Most excitingly, though, one of the books BalletBoy has been bugging me about literally every week was there!  The next Squish book by Jennifer Holm doesn’t come out for another month, but there on the table, I found an ARC for him!  He sat and read the entire first half of the book, but wanted to save the rest for when he can have it for real.  If they’d had an ARC of the next Amulet book, I suspect he wouldn’t have been able to be pulled away.

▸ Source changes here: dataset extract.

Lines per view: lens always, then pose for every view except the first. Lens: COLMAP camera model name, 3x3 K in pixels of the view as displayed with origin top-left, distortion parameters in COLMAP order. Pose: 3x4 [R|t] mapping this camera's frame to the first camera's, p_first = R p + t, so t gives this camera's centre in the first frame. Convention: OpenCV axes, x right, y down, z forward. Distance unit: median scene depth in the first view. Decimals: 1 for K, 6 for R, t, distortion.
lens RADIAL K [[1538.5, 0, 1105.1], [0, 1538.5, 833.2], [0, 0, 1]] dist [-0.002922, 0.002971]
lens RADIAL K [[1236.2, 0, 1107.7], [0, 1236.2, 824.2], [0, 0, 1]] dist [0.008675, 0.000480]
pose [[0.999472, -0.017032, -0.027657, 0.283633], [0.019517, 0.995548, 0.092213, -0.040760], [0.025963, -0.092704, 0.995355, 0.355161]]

As we left, the kids picked up posters for the National Book Festival in a few weeks.  If you’re local and don’t know this event, it’s really a treat.  In our most memorable year, we had the pleasure of seeing (nearly back to back), Holly Black and Tony Diterlzzi, Mo Willems, Steven Kellogg, Megan MacDonald, and Jon Scieszka and David Shannon.  It was just as amazing as it sounds.  You know you’re jealous.  Here’s the lineup for this year.  They’ve added an extra day and a “storytelling stage” which includes a lot of great authors too.  Sorry soccer practice, but we’re totally there – books over brawn.  The weekend of September 24-25.

In my final bit of ramble, after we left the Library of Congress, (and bought BalletBoy’s new ballet shoes since we were on the Hill anyway), we went over to the brand new Yards Park next to the Nats stadium.  I’ve been meaning to go for awhile, but it kept not happening.  We’ve not been at a lot of baseball this season.  Well, I must say, it’s completely and utterly awesome.  If you’re local you must go.  I command it!  Mushroom, BalletBoy and I played a slightly epic game of Hide and Seek there.  But that’s not a commandment, just a recommendation.